Quoted passage:
Natalie Moore


Imagine if you could recapture the sense of wonder, naivety and pure joy that comes with the freedom of childhood, liberated from the constraints of your adult life? Absa L’Atelier winner, Natalie Moore, invites you to do just that and lose yourself in her fairytale-like Sandman solo exhibition, now on at the KZNSA. Moore, a photographer and mixed media artist, won the Gerard Sekoto Award in the 2015 Absa L’Atelier art competition for her photographic triptych Once Upon A Time Jozi, which explored the universal fairytale in the Johannesburg context.

This time Moore explores the classic fairytale through the lens of a dreamscape. Sandman is a narrative akin to one’s dreams, where the storyline may seem fragmented and unstructured to the conscious mind, but natural to the fabric of a dream and the subconscious.

Moore says this lack of chronological order points to another notion explored through the imagery she has used – that of chronos versus kairos time. Where conscious time is perceived in a constant, measurable, chronological fashion (chronos), time in a dream (kairos) exists outside of this construct.

She says another aspect of the dream world is our inhibitions. “Nightmares are fuelled with fear but inversely, in a dream we seem to act and love without fear. I believe this is truer to our nature than the masks we sometimes wear in real life. This begs the question of how we define what is more real, when some aspects of dreams are more real than reality. What is oasis and what is mirage?” she asks, adding that the sheets in the exhibit are representative of the conscious mind and the desert, that of dreams and the subconscious.

The idea of the sandman relates to that of fairytales, which Moore says are familiar to all of us and, like the smell of rain or the taste of Zoo Biscuits. It transports us to a time that is all but forgotten – that of our childhood.

“That was a time when our minds were still open. Before we were conditioned to believe what we could and couldn’t do; could and couldn’t dare to dream. It is with these unconditioned eyes that I wish for viewers to engage my work. I want them to journey from being mere spectators of the story, to being in the story itself. My hope is to awaken in viewers, a sense of amazing possibility and imagination. When visiting the exhibition, I want them to walk in with reality, and walk out with their dreams,” Moore adds further.

Entries shown:
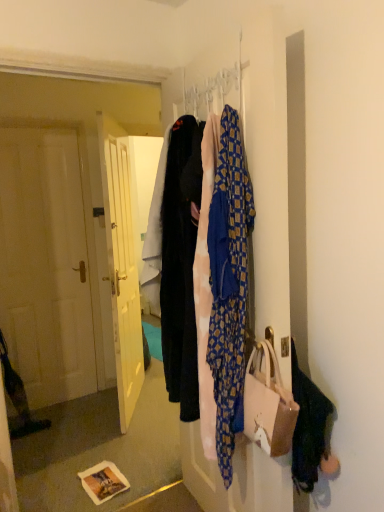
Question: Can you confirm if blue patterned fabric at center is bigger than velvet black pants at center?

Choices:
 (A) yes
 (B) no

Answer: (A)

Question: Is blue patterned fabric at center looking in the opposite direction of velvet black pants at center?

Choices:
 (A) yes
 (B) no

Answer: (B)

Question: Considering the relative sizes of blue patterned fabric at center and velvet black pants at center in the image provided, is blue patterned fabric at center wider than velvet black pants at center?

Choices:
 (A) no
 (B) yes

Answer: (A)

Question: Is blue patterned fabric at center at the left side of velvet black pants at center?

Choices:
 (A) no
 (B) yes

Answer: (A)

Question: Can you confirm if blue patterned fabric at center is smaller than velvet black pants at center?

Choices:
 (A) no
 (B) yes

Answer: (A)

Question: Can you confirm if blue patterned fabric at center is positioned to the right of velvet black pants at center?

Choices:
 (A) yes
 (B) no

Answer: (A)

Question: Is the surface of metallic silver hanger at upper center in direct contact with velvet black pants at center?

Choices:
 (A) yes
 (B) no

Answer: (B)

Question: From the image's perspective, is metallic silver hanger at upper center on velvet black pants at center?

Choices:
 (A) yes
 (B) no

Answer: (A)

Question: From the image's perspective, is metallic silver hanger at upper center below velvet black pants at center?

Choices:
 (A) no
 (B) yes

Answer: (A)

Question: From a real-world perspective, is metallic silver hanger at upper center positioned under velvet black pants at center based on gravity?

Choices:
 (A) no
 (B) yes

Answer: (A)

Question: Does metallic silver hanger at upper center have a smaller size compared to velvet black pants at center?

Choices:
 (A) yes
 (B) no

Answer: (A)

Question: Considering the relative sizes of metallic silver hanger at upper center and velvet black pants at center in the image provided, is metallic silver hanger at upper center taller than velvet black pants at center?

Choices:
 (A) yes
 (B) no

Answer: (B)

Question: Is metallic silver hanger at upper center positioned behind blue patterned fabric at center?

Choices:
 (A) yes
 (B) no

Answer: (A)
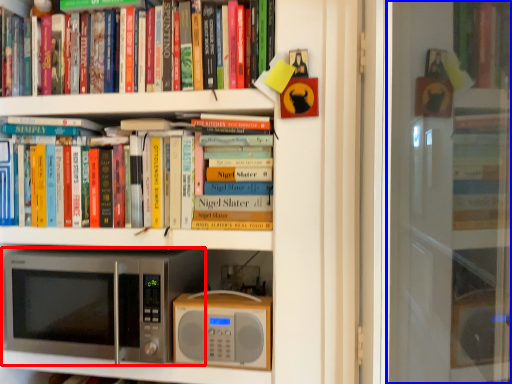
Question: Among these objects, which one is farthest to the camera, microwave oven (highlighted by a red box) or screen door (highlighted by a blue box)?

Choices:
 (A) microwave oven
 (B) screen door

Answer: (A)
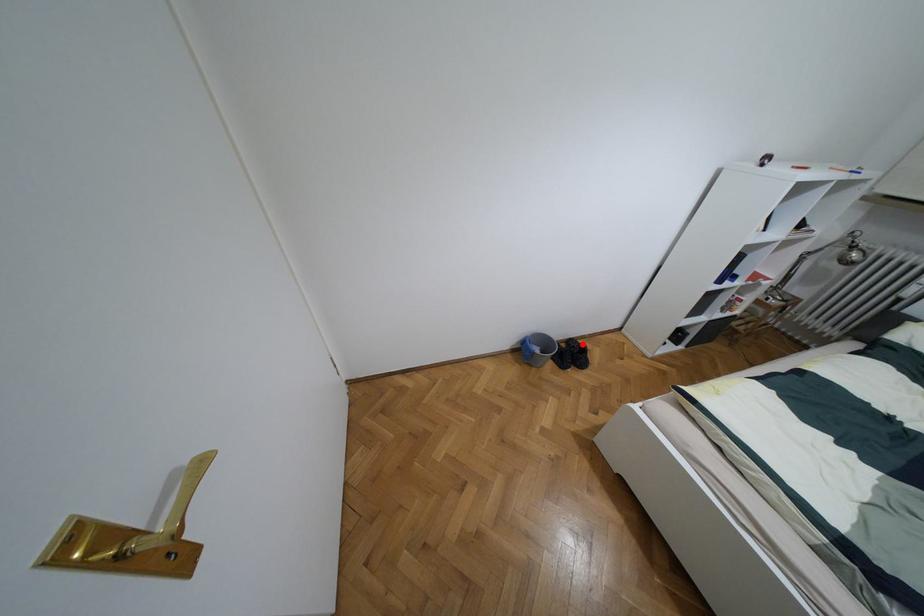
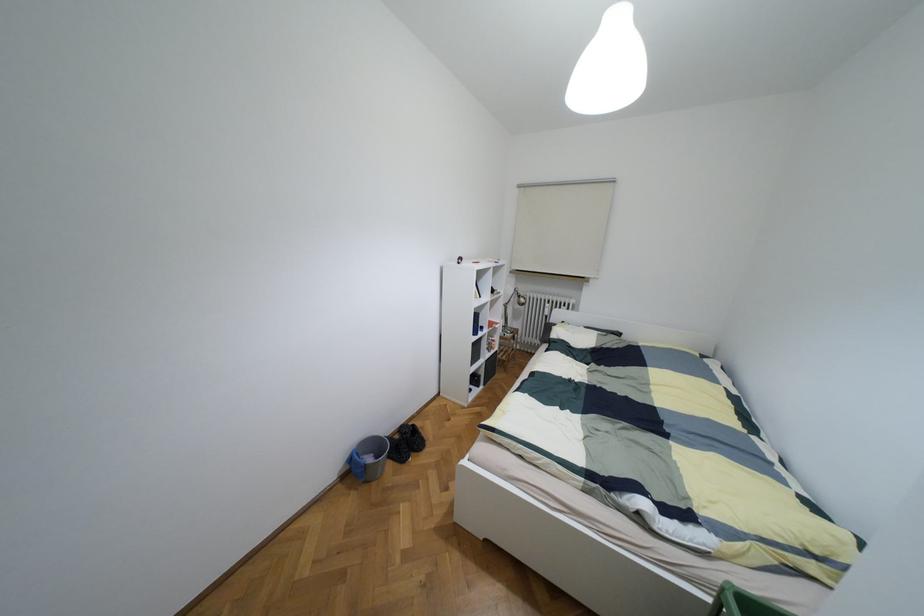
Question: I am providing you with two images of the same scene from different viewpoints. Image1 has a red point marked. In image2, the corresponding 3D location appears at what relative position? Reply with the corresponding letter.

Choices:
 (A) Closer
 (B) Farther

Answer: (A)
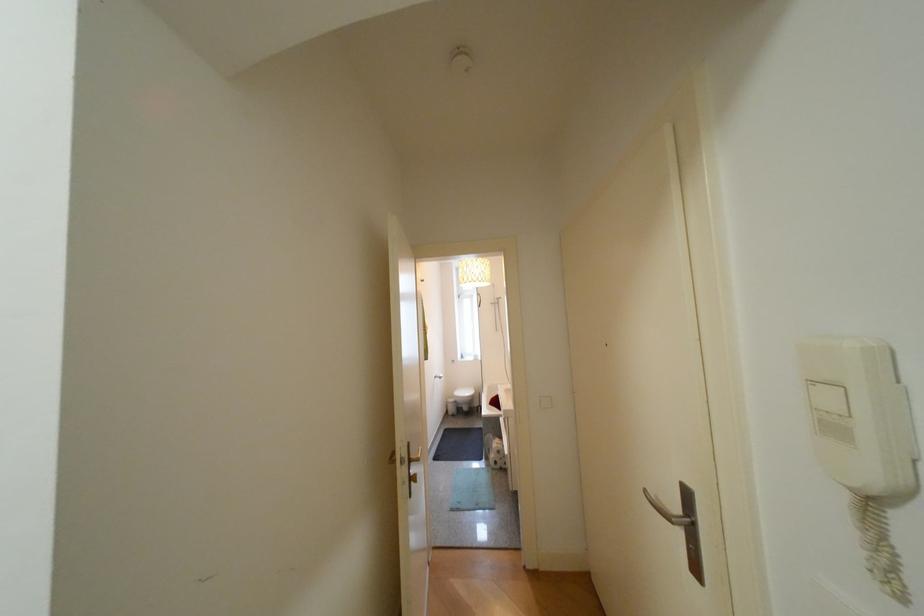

==

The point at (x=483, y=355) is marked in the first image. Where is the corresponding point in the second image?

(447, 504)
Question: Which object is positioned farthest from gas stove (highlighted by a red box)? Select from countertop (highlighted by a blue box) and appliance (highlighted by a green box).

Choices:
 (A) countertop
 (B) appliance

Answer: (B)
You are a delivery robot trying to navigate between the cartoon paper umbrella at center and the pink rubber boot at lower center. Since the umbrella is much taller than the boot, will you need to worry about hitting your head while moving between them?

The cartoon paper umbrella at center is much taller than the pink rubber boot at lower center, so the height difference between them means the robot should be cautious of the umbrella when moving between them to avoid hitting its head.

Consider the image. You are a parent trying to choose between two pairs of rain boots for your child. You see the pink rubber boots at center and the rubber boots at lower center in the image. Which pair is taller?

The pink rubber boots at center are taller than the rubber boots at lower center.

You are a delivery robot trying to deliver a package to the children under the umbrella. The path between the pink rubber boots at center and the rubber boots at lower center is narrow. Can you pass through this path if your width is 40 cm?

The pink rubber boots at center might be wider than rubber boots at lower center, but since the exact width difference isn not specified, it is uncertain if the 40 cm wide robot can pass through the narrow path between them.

==

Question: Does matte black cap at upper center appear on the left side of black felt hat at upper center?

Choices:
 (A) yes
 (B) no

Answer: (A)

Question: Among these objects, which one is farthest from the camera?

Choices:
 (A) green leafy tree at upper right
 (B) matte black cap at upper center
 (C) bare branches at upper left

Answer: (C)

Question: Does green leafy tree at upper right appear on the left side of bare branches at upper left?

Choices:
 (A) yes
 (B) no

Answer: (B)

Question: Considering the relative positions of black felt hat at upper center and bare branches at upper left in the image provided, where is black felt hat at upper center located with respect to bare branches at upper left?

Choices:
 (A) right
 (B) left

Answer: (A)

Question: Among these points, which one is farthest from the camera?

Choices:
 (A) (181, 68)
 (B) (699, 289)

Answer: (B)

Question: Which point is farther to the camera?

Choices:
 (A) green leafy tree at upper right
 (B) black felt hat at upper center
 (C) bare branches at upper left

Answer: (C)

Brief A: According to the article on Natalie Moore, which award did she win in the 2015 Absa L’Atelier art competition?
Brief B: Rewrite the part of the article on Natalie Moore between "This time Moore" and "dream and the subconscious.", inclusive, replacing "dreamscape" with "reverie".

Written reply A: The Gerard Sekoto Award.

Written reply B:
This time Moore explores the classic fairytale through the lens of a reverie. Sandman is a narrative akin to one’s dreams, where the storyline may seem fragmented and unstructured to the conscious mind, but natural to the fabric of a dream and the subconscious.